## What to do
Nothing but the lines from the one containing "Could you add" through the last line of the material should appear in the answer, transcribed exactly, pictures excluded.
──────────────────────────────
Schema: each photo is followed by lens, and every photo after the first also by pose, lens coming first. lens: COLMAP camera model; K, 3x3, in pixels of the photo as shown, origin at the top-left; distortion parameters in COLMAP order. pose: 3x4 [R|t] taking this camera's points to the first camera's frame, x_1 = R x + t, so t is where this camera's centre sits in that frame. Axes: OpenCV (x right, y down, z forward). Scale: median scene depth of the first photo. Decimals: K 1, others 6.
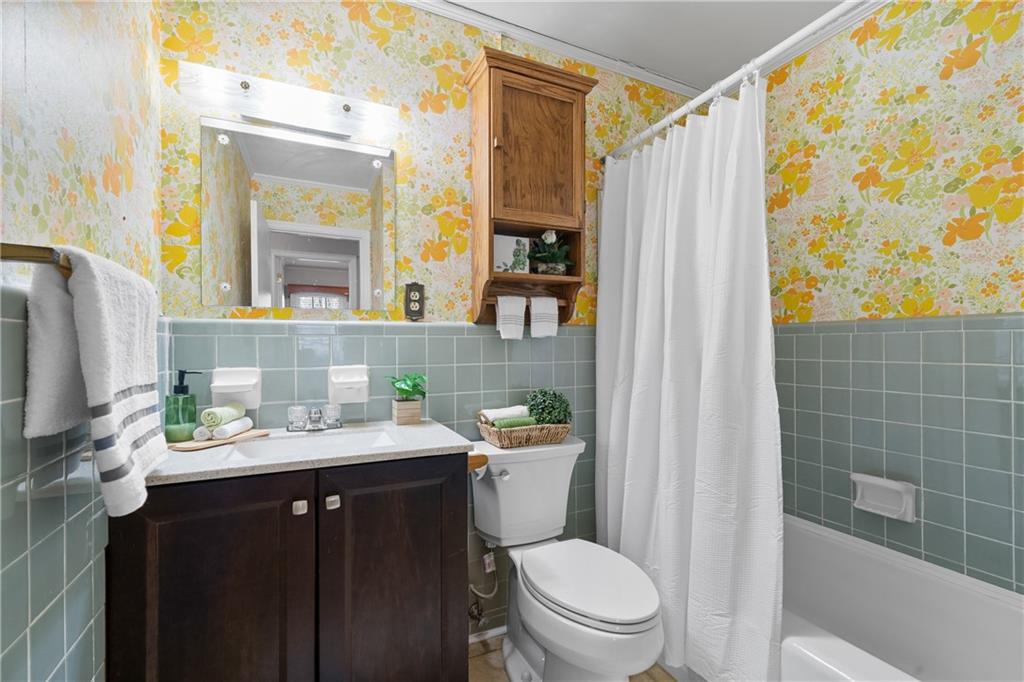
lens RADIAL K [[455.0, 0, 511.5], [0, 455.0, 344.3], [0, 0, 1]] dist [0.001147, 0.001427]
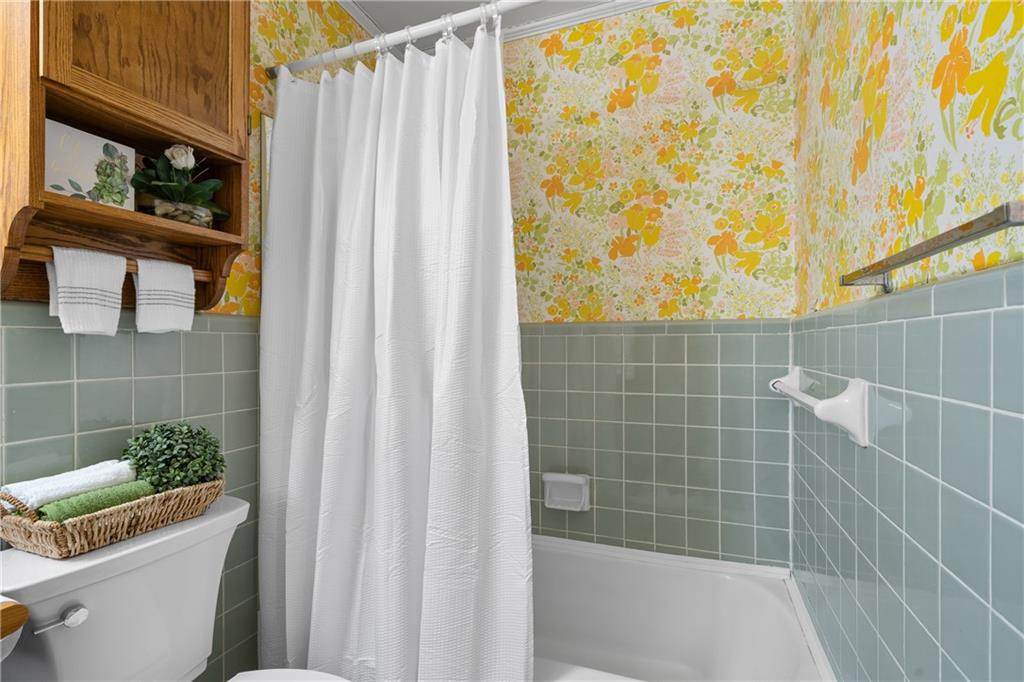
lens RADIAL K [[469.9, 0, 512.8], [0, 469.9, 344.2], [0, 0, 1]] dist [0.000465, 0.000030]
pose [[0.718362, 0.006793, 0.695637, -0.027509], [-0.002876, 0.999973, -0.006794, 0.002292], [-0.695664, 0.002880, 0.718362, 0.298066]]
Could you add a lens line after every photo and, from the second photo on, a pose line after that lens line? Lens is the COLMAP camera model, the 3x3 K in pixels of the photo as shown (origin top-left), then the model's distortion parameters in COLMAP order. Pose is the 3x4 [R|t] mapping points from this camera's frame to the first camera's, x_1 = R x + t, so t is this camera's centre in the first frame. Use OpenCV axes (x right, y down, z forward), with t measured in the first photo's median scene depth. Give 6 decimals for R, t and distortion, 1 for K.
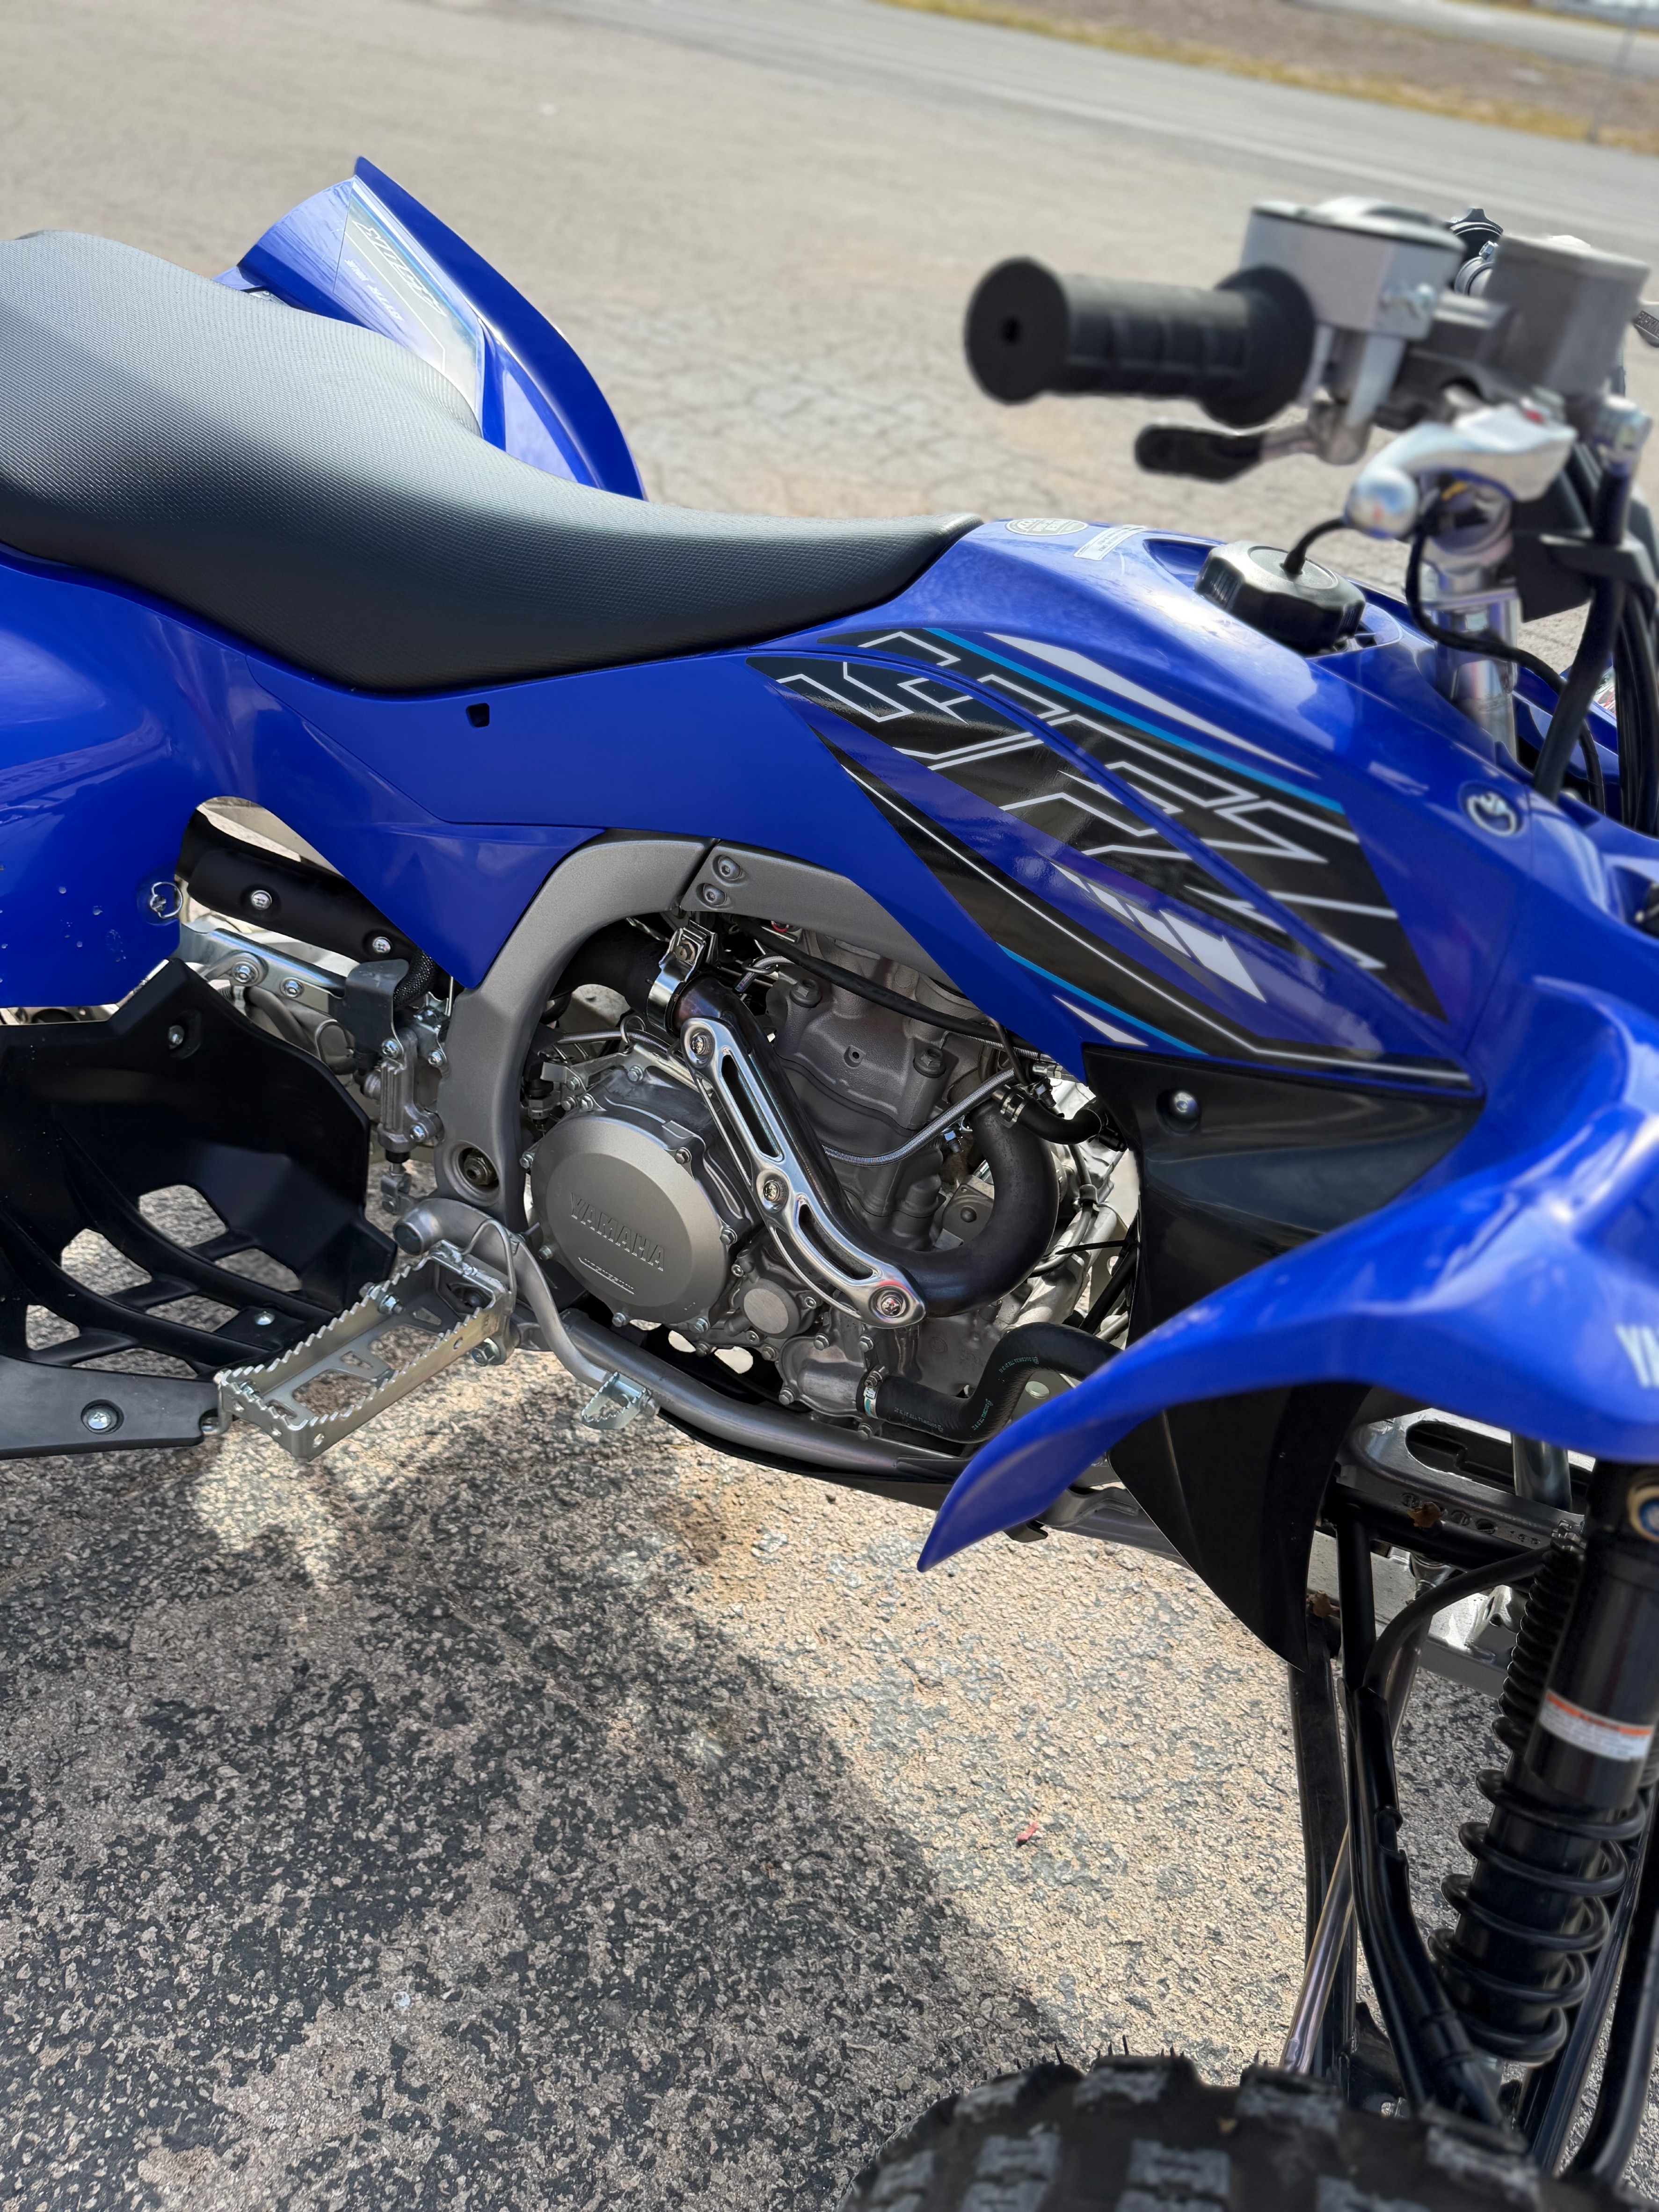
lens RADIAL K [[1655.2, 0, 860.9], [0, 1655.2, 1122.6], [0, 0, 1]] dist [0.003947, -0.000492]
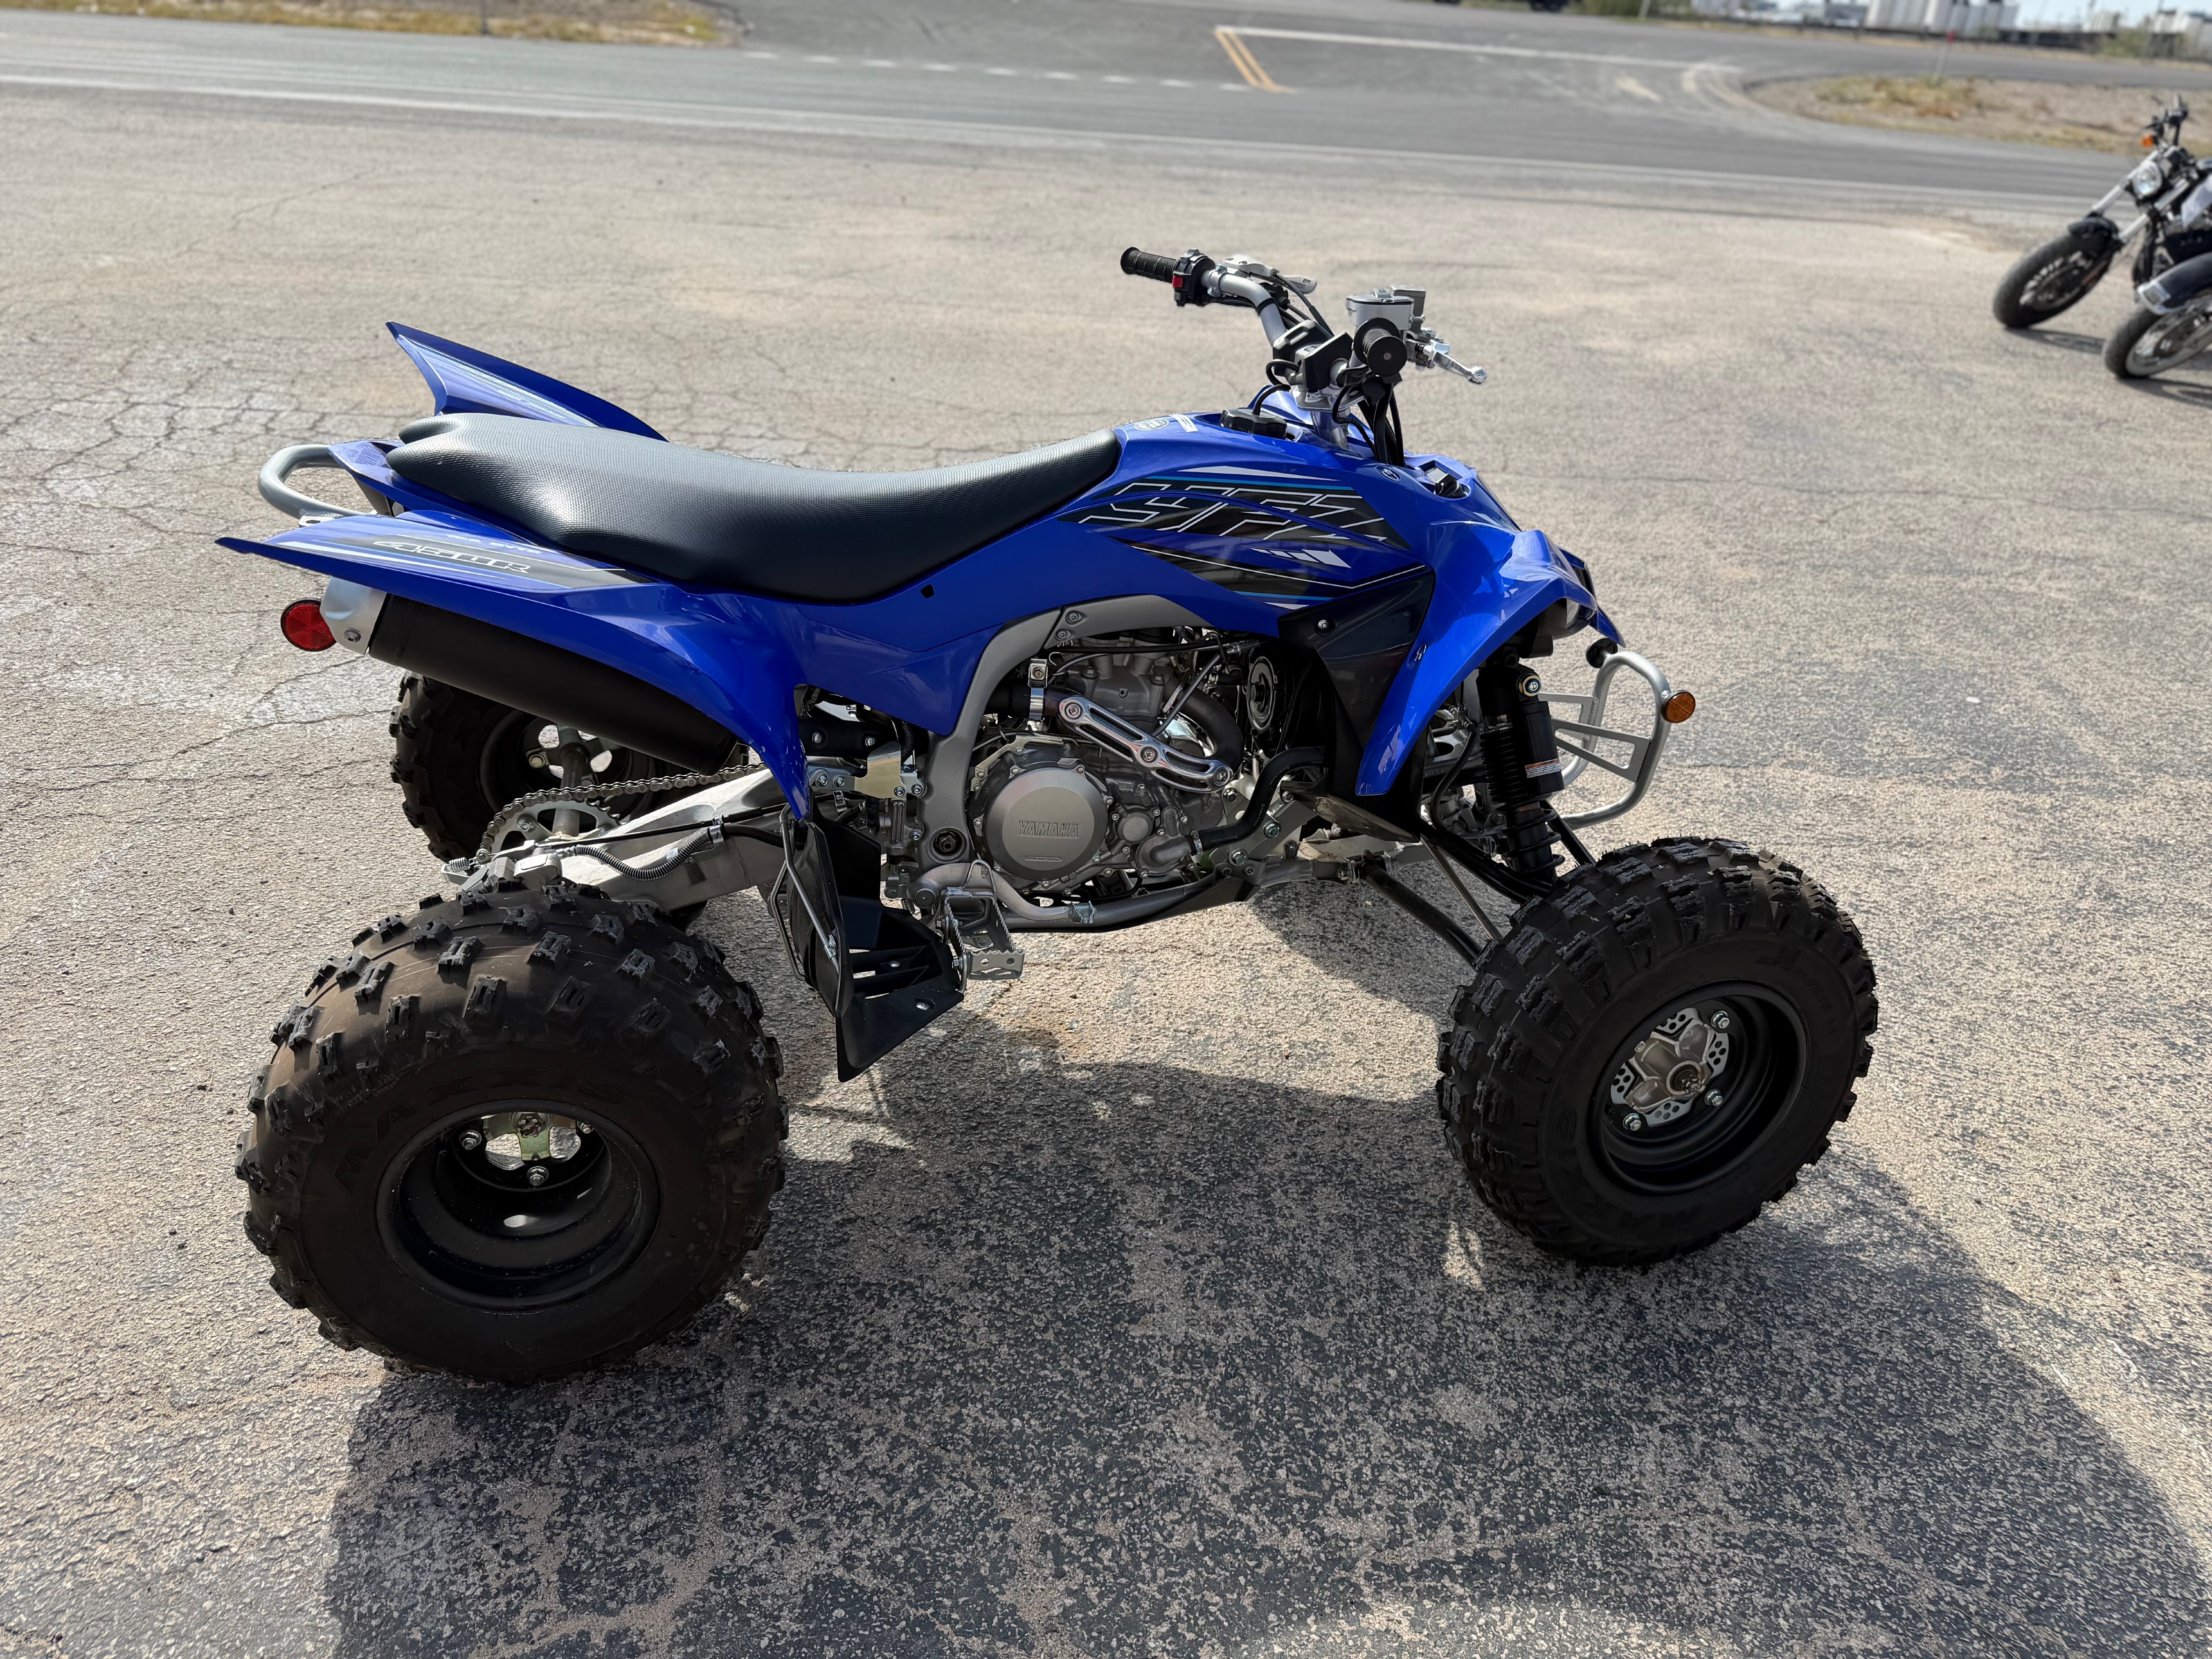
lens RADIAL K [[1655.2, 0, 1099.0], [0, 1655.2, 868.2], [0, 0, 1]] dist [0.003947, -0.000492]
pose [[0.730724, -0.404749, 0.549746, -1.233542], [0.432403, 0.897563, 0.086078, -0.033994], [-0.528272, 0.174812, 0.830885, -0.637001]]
──────────────────────────────
## Finished exercise
Could you add a lens line after every photo and, from the second photo on, a pose line after that lens line? Lens is the COLMAP camera model, the 3x3 K in pixels of the photo as shown (origin top-left), then the model's distortion parameters in COLMAP order. Pose is the 3x4 [R|t] mapping points from this camera's frame to the first camera's, x_1 = R x + t, so t is this camera's centre in the first frame. Use OpenCV axes (x right, y down, z forward), with t measured in the first photo's median scene depth. Give 6 decimals for R, t and distortion, 1 for K.
lens RADIAL K [[1655.2, 0, 860.9], [0, 1655.2, 1122.6], [0, 0, 1]] dist [0.003947, -0.000492]
lens RADIAL K [[1655.2, 0, 1099.0], [0, 1655.2, 868.2], [0, 0, 1]] dist [0.003947, -0.000492]
pose [[0.730724, -0.404749, 0.549746, -1.233542], [0.432403, 0.897563, 0.086078, -0.033994], [-0.528272, 0.174812, 0.830885, -0.637001]]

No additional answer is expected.